In contrast *morphological operations* on an image are non-linear operations
and the final result depends on the sequence. If we think of any image, it
is defined by pixels with values \(x_{ij}\). Further this image is
assumed to be a black-and-white image, so we have

\[x_{ij}= 0\;or\;1, \forall i,j\]

To define a morphological operation we have to set a *structural
element SE*. As example, a 3x3-Matrix as a part of
the image.

The definition of *erosion* E says:

\[\begin{split}E(M)=\left\{ \begin{align}
& 0,\ \,if\sum\limits_{i,j=0}^{3}{{{(se)}_{ij}}}<9 \\
& 1,\ \,else \\
\end{align} \right.\ \ ,with\ {{(se)}_{ij}},M\in SE\end{split}\]

So in words, if any of the pixels in the structural element M has value 0, the erosion sets the value of M, a specific pixel in M, to zero. Otherwise E(M)=1.

And for the *dilation* D it holds, if any value in SE is 1, the dilation of
M, D(M), is set to 1.

\[\begin{split}D(M)=\left\{ \begin{align}
& 1,\; if \sum_{i,j=0}^3 (se)_{ij} >=1 \\
& 0,\; else
\end{align}
\right. \; \; ,with\; (se)_{ij},M \in SE\end{split}\]

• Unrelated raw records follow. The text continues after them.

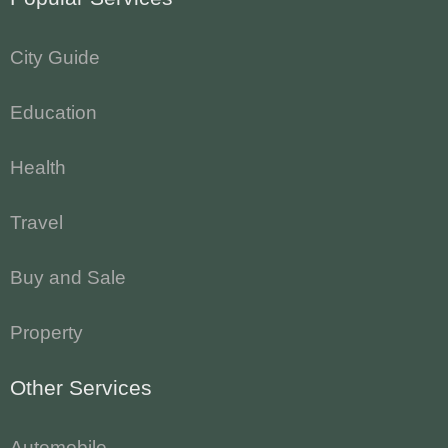
City Guide
Education
Health
Travel
Buy and Sale
Property
Other Services
Automobile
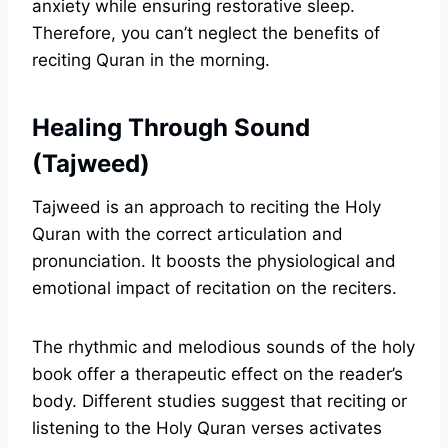
anxiety while ensuring restorative sleep.
Therefore, you can’t neglect the benefits of
reciting Quran in the morning.
Healing Through Sound
(Tajweed)
Tajweed is an approach to reciting the Holy
Quran with the correct articulation and
pronunciation. It boosts the physiological and
emotional impact of recitation on the reciters.
The rhythmic and melodious sounds of the holy
book offer a therapeutic effect on the reader’s
body. Different studies suggest that reciting or
listening to the Holy Quran verses activates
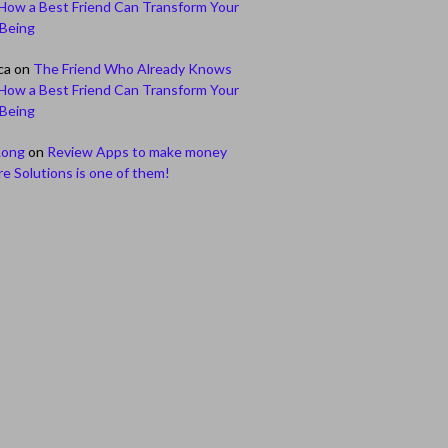
How a Best Friend Can Transform Your
-Being
ca
on
The Friend Who Already Knows
How a Best Friend Can Transform Your
-Being
Long
on
Review Apps to make money
e Solutions is one of them!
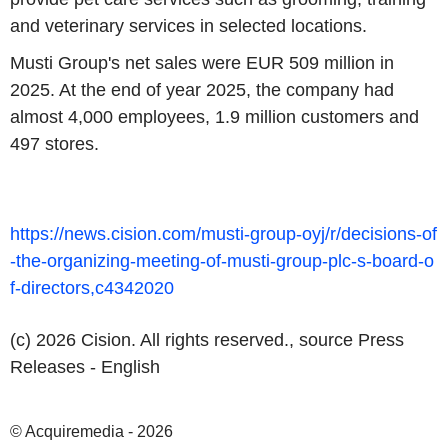
and veterinary services in selected locations.
Musti Group's
net sales were
EUR 509 million
in
2025. At the end of year 2025, the company had
almost 4,000 employees, 1.9 million customers and
497 stores.
https://news.cision.com/musti-group-oyj/r/decisions-of
-the-organizing-meeting-of-musti-group-plc-s-board-o
f-directors,c4342020
(c) 2026 Cision. All rights reserved., source
Press
Releases - English
© Acquiremedia - 2026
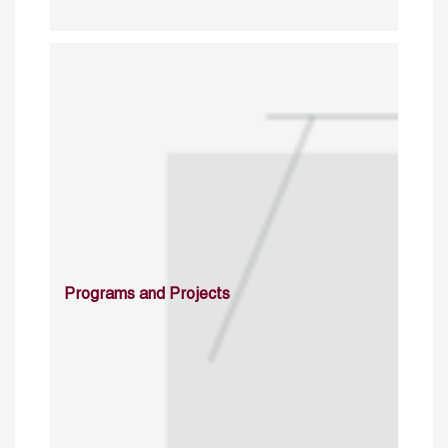
Programs and Projects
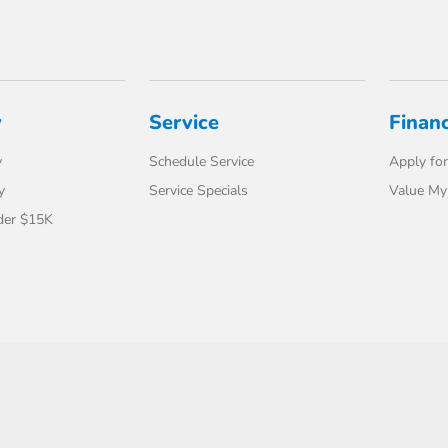
y
Service
Finan
y
Schedule Service
Apply for
y
Service Specials
Value My
der $15K
t Us
Safety Recalls & Service Campaigns
Opt-Out
Honda USA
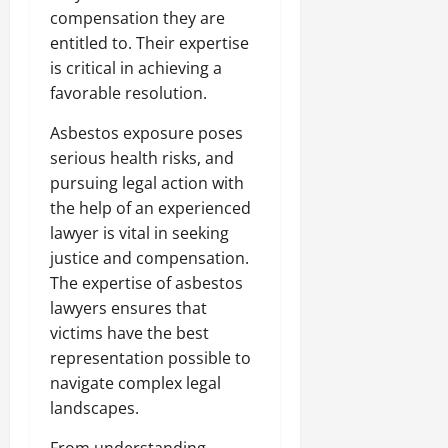
compensation they are
entitled to. Their expertise
is critical in achieving a
favorable resolution.
Asbestos exposure poses
serious health risks, and
pursuing legal action with
the help of an experienced
lawyer is vital in seeking
justice and compensation.
The expertise of asbestos
lawyers ensures that
victims have the best
representation possible to
navigate complex legal
landscapes.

There are two compositions of dilation and erosion. One called opening the other called closing. It holds:

\[\begin{split}\begin{array}
opening &= dilation \circ erosion \\
closing &= erosion \circ dilation
\end{array}\end{split}\]

ShowMorph.m gives the Matlab code that generates Fig. ref{fig:morphological}.

- (As in the Exercise in the previous chapter:) Create a noisy sine wave, with an amplitude of 1, a frequency of 0.3 Hz, a sampling rate of 100 Hz, a duration of 10 sec, and a Gaussian random noise with a standard deviation of 0.5.
- Using a Savitzky Golay filter, calculate the first derivative using a \(2^{nd}\) order polynomial. Try different window sizes, and superpose the results in a plot. Make sure that the axes of the plot are correctly labelled.
- Apply the
*exponential averaging filter*to a step-input. Plot the response for different values of \(\alpha\), to show why this filter is in some fields referred to as*leaky integrator*.